The growth of digital government services and internet-connected devices scattered across urban landscapes is giving city officials access to ever-increasing amounts of data on their constituents. But while that data can be used to drive policy decisions, cities must first develop trust with their residents who are unfamiliar or uncomfortable with the new technologies, a group of government privacy experts said last week.
In a panel at the Global Cities and Teams Challenge in Washington on Thursday, Kelsey Finch, senior policy counsel at the think tank the Future of Privacy Forum, told an audience of municipal leaders that cities have to understand what their residents are comfortable with before they build ecosystems powered by internet-connected devices. Privacy, Finch said, is about more than just settings on a digital dashboard or a streetlight sensor that citizens may not be aware of. Rather, she continued, it’s about engaging directly with residents who are just learning about these technologies for the first time.
“There’s a bunch of things that go into this that don’t look like a privacy conversation, and you’ve probably had folks within the community who are experts on this, but this is all the groundwork you need to lay to be able to have a meaningful conversation about privacy,” Finch said.
For emerging technologies like facial recognition, Finch said building consensus within the community — through meetings, policy proposals or other engagement techniques — can help ease residents’ concerns, or guide the city toward a policy decision.
“You’re going to have to rely democratic processes of different accountability structures,” she said. “You need to do the foundational work first long before you take broad policy positions on how we should use facial recognition and things like that.”
Travis Hall, a telecommunications specialist at the National Telecommunications and Information Administration, said that some cities need to accommodate residents who can’t make privacy decisions for themselves by placing security at the forefront of design.
“You don’t click a consent sign to walk down the street, in terms of the data that’s collected and how its being used and how notice works in those scenarios is quite difficult as well,” Hall said.
While sensors can operate across different urban environments, each community has its own priorities and security concerns that may raise different questions for the deployment and usage of internet-connected devices. Hall said that the best way to strategize around these priorities is to actually speak to the stakeholders whose data will be collected.
“Different communities have different understandings of what the potential risks are for various [data], so actually reach out to the citizens to find out what those concerns are and ensure the solutions actually being designed into programs,” he said.
Denise Riedl, the chief innovation officer in South Bend, Indiana, said that many local governments don’t have the resources to handle complex privacy questions on their own — making the involvement of community stakeholders even more critical to a thoughtful “internet of things” deployment.
Riedl pointed to Quayside, the Toronto neighborhood being developed by Google’s Sidewalk Labs, as an example of how to properly approach the complex issue of data governance to stakeholders.

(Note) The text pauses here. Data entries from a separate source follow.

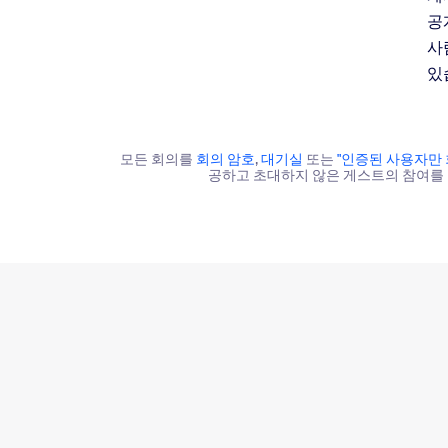
공
사
있
모든 회의를
회의 암호
,
대기실
또는
"인증된 사용자만 
공하고 초대하지 않은 게스트의 참여를 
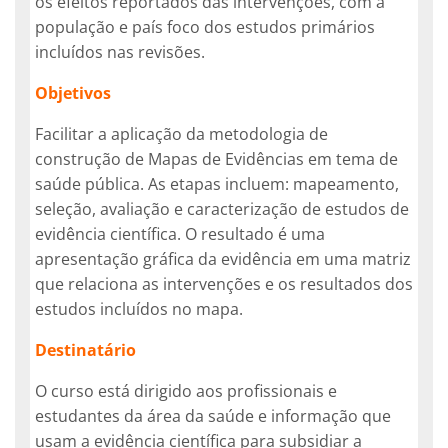
os efeitos reportados das intervenções, com a
população e país foco dos estudos primários
incluídos nas revisões.
Objetivos
Facilitar a aplicação da metodologia de
construção de Mapas de Evidências em tema de
saúde pública. As etapas incluem: mapeamento,
seleção, avaliação e caracterização de estudos de
evidência científica. O resultado é uma
apresentação gráfica da evidência em uma matriz
que relaciona as intervenções e os resultados dos
estudos incluídos no mapa.
Destinatário
O curso está dirigido aos profissionais e
estudantes da área da saúde e informação que
usam a evidência científica para subsidiar a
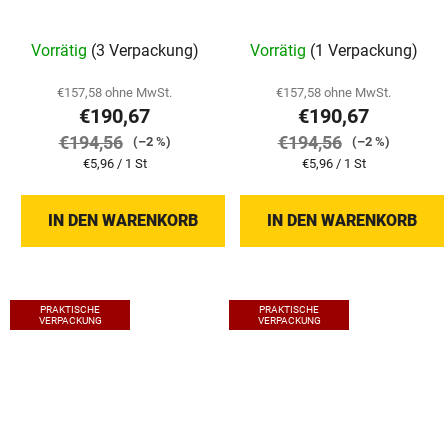
Vorrätig
(3 Verpackung)
Vorrätig
(1 Verpackung)
€157,58 ohne MwSt.
€157,58 ohne MwSt.
€190,67
€190,67
€194,56
€194,56
(–2 %)
(–2 %)
Verkaufspreis:
Verkaufspreis:
€5,96 / 1 St
€5,96 / 1 St
IN DEN WARENKORB
IN DEN WARENKORB
PRAKTISCHE
PRAKTISCHE
VERPACKUNG
VERPACKUNG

Sidewalk Labs last year published an extensive guide outlining how it will store and use data collected by the wired devices that’ll cover Quayside. More recently, it introduced unique signage that will explain to residents which specific types of data its devices collect.
“There’s a lot of education that needs to be going on just for the folks who are making those decisions in local government,” Riedl said. “Different communities have different understandings of what the potential risks are for various [data], so actually reach out to the citizens to find out what those concerns are and ensure the solutions actually being designed into programs.”